(Collected data entries)
• • • • •

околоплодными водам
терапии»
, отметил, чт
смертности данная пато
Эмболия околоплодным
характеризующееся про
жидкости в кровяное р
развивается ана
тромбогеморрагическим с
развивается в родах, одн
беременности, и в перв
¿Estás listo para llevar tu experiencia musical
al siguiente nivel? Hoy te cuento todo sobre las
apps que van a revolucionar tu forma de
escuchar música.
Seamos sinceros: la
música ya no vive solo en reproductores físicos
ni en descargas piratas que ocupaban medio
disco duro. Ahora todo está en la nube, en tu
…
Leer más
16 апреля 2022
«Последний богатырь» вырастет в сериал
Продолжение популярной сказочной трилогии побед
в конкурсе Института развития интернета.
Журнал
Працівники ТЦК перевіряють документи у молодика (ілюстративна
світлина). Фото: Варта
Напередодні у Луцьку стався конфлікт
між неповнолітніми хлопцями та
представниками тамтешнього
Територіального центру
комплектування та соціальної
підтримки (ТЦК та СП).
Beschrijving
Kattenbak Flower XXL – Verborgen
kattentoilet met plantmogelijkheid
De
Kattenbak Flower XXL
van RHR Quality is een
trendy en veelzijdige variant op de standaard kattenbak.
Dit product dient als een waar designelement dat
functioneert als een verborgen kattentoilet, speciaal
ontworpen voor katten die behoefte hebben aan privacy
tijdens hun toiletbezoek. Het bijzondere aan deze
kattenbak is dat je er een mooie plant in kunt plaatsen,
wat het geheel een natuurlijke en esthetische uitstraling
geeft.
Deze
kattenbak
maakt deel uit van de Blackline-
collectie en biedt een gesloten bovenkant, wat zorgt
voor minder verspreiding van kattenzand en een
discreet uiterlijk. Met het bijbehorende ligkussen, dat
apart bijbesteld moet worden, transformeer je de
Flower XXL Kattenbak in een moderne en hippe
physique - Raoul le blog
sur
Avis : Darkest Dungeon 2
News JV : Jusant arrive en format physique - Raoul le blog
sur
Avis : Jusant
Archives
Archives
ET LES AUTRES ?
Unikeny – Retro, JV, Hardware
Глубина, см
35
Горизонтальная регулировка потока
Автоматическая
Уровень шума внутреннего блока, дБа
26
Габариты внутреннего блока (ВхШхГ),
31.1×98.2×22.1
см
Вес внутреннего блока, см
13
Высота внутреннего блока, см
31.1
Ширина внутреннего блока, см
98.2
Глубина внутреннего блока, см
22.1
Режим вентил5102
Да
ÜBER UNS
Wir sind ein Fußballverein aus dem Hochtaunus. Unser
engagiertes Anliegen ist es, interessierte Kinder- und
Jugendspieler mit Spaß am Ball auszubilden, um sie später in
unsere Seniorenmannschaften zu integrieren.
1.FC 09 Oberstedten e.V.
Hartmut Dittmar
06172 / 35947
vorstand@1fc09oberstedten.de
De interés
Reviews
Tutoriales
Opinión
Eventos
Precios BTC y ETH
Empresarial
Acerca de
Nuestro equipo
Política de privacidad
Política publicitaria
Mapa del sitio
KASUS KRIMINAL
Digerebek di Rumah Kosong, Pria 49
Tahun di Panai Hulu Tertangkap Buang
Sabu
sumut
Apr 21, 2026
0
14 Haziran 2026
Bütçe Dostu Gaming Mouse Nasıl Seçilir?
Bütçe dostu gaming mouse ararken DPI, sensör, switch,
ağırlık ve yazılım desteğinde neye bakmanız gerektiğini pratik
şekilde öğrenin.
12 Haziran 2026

• • • • •

YOUR OBJECTIVE => Restating the data word for word is the whole task.

RESULT OF THE TASK =>
околоплодными водам
терапии»
, отметил, чт
смертности данная пато
Эмболия околоплодным
характеризующееся про
жидкости в кровяное р
развивается ана
тромбогеморрагическим с
развивается в родах, одн
беременности, и в перв
¿Estás listo para llevar tu experiencia musical
al siguiente nivel? Hoy te cuento todo sobre las
apps que van a revolucionar tu forma de
escuchar música.
Seamos sinceros: la
música ya no vive solo en reproductores físicos
ni en descargas piratas que ocupaban medio
disco duro. Ahora todo está en la nube, en tu
…
Leer más
16 апреля 2022
«Последний богатырь» вырастет в сериал
Продолжение популярной сказочной трилогии побед
в конкурсе Института развития интернета.
Журнал
Працівники ТЦК перевіряють документи у молодика (ілюстративна
світлина). Фото: Варта
Напередодні у Луцьку стався конфлікт
між неповнолітніми хлопцями та
представниками тамтешнього
Територіального центру
комплектування та соціальної
підтримки (ТЦК та СП).
Beschrijving
Kattenbak Flower XXL – Verborgen
kattentoilet met plantmogelijkheid
De
Kattenbak Flower XXL
van RHR Quality is een
trendy en veelzijdige variant op de standaard kattenbak.
Dit product dient als een waar designelement dat
functioneert als een verborgen kattentoilet, speciaal
ontworpen voor katten die behoefte hebben aan privacy
tijdens hun toiletbezoek. Het bijzondere aan deze
kattenbak is dat je er een mooie plant in kunt plaatsen,
wat het geheel een natuurlijke en esthetische uitstraling
geeft.
Deze
kattenbak
maakt deel uit van de Blackline-
collectie en biedt een gesloten bovenkant, wat zorgt
voor minder verspreiding van kattenzand en een
discreet uiterlijk. Met het bijbehorende ligkussen, dat
apart bijbesteld moet worden, transformeer je de
Flower XXL Kattenbak in een moderne en hippe
physique - Raoul le blog
sur
Avis : Darkest Dungeon 2
News JV : Jusant arrive en format physique - Raoul le blog
sur
Avis : Jusant
Archives
Archives
ET LES AUTRES ?
Unikeny – Retro, JV, Hardware
Глубина, см
35
Горизонтальная регулировка потока
Автоматическая
Уровень шума внутреннего блока, дБа
26
Габариты внутреннего блока (ВхШхГ),
31.1×98.2×22.1
см
Вес внутреннего блока, см
13
Высота внутреннего блока, см
31.1
Ширина внутреннего блока, см
98.2
Глубина внутреннего блока, см
22.1
Режим вентил5102
Да
ÜBER UNS
Wir sind ein Fußballverein aus dem Hochtaunus. Unser
engagiertes Anliegen ist es, interessierte Kinder- und
Jugendspieler mit Spaß am Ball auszubilden, um sie später in
unsere Seniorenmannschaften zu integrieren.
1.FC 09 Oberstedten e.V.
Hartmut Dittmar
06172 / 35947
vorstand@1fc09oberstedten.de
De interés
Reviews
Tutoriales
Opinión
Eventos
Precios BTC y ETH
Empresarial
Acerca de
Nuestro equipo
Política de privacidad
Política publicitaria
Mapa del sitio
KASUS KRIMINAL
Digerebek di Rumah Kosong, Pria 49
Tahun di Panai Hulu Tertangkap Buang
Sabu
sumut
Apr 21, 2026
0
14 Haziran 2026
Bütçe Dostu Gaming Mouse Nasıl Seçilir?
Bütçe dostu gaming mouse ararken DPI, sensör, switch,
ağırlık ve yazılım desteğinde neye bakmanız gerektiğini pratik
şekilde öğrenin.
12 Haziran 2026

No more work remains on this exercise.